### Task item
As the lines appear below, please set them down exactly, starting at the first and finishing with the one containing "# Props and Events".

### Provided entries
━━━━━━━━

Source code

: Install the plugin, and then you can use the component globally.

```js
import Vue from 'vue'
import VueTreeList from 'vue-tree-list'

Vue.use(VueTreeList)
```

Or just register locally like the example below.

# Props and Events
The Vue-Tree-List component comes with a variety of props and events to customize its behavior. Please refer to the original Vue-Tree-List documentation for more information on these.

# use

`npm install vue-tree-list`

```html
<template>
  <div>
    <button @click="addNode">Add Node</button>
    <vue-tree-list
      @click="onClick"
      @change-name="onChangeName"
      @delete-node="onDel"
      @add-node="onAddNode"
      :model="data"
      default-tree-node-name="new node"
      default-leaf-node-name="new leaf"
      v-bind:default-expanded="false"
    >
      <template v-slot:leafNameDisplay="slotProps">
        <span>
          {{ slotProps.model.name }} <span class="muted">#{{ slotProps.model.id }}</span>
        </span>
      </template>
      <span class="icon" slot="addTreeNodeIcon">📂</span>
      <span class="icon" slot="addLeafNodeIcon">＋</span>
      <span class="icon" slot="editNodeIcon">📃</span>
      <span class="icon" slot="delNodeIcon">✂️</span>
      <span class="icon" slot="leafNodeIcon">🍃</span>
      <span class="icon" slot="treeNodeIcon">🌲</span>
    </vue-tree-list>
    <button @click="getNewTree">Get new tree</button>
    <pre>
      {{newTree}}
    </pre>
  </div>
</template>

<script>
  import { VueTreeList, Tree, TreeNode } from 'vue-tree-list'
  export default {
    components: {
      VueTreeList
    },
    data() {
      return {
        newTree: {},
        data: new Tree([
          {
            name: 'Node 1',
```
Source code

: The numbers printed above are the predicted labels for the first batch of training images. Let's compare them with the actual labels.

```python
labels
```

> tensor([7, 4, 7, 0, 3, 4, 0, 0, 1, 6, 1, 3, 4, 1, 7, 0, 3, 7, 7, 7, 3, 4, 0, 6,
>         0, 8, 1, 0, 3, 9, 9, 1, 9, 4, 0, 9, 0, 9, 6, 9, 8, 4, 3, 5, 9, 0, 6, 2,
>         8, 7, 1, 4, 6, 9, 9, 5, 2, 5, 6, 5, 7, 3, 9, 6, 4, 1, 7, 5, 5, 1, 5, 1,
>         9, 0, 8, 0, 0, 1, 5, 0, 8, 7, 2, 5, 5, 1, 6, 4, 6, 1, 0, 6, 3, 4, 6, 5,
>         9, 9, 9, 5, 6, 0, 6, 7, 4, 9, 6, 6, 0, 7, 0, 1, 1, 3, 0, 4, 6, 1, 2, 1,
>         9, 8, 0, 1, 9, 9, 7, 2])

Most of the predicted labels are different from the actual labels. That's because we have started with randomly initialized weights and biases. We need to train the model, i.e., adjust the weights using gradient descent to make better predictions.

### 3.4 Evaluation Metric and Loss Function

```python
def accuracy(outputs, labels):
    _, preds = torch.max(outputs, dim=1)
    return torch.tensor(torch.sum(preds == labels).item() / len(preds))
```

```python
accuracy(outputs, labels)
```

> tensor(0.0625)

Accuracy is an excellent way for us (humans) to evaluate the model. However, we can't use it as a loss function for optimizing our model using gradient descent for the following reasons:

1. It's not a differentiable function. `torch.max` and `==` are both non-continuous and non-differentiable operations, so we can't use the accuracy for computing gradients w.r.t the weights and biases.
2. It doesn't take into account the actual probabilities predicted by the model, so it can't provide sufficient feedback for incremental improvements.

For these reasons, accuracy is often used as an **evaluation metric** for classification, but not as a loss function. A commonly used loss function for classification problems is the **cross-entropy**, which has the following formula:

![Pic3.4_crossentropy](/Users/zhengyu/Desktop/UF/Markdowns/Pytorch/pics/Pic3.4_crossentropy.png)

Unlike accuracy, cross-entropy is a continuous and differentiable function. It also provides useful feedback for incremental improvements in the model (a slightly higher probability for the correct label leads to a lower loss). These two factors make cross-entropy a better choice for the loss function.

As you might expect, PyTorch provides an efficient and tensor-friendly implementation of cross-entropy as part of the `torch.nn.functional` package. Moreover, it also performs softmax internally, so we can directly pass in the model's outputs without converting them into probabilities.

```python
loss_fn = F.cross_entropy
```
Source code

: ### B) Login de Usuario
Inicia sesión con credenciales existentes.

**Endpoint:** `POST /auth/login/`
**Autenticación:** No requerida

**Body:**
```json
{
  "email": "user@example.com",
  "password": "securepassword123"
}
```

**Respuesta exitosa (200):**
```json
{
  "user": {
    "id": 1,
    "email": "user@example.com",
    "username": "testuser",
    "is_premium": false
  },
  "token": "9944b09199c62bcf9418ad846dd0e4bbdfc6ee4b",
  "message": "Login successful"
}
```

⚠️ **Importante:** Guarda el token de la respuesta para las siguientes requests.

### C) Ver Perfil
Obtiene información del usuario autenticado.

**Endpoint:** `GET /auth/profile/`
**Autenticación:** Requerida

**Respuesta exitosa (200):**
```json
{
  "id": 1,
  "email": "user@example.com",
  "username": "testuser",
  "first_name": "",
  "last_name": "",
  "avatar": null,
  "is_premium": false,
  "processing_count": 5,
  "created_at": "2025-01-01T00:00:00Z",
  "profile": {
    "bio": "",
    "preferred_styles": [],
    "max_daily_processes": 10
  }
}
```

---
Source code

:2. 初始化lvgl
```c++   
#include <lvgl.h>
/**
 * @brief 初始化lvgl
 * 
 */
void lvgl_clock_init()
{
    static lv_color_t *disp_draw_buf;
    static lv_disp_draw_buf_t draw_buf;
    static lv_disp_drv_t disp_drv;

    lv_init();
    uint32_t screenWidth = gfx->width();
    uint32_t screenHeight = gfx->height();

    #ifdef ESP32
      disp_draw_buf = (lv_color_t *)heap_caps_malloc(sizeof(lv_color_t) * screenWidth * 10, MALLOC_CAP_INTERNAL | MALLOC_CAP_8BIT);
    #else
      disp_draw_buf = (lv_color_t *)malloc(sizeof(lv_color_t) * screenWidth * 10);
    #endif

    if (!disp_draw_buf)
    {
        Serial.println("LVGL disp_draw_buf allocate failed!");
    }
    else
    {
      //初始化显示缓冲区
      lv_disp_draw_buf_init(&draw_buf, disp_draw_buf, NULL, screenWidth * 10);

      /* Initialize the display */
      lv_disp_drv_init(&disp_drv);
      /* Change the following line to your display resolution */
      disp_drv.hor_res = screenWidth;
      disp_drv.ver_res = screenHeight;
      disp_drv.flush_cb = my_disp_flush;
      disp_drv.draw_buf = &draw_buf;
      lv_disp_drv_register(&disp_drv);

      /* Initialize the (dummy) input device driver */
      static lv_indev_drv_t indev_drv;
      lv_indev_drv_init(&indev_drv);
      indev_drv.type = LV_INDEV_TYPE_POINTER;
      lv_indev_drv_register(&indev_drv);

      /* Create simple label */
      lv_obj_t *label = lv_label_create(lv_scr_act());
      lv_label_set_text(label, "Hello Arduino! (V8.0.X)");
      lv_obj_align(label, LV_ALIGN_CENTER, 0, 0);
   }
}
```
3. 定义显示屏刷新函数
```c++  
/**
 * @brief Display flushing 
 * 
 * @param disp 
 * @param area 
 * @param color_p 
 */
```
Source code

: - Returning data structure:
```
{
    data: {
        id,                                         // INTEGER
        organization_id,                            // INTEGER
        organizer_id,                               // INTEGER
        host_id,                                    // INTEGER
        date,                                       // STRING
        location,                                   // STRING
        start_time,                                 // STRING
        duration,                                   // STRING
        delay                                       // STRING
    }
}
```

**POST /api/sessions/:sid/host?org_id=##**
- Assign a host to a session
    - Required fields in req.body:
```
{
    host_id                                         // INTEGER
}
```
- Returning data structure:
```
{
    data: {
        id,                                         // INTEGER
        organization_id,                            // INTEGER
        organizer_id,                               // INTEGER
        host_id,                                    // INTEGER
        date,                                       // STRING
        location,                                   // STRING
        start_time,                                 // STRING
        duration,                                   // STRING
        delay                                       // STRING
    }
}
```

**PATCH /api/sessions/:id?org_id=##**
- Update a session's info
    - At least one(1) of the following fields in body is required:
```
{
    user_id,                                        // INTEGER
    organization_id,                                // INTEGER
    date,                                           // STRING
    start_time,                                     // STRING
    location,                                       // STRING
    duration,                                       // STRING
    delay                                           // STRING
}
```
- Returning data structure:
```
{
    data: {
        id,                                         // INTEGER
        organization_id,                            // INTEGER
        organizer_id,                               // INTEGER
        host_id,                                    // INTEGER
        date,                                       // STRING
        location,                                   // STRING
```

━━━━━━━━

### Response to this exercise
Source code

: Install the plugin, and then you can use the component globally.

```js
import Vue from 'vue'
import VueTreeList from 'vue-tree-list'

Vue.use(VueTreeList)
```

Or just register locally like the example below.

# Props and Events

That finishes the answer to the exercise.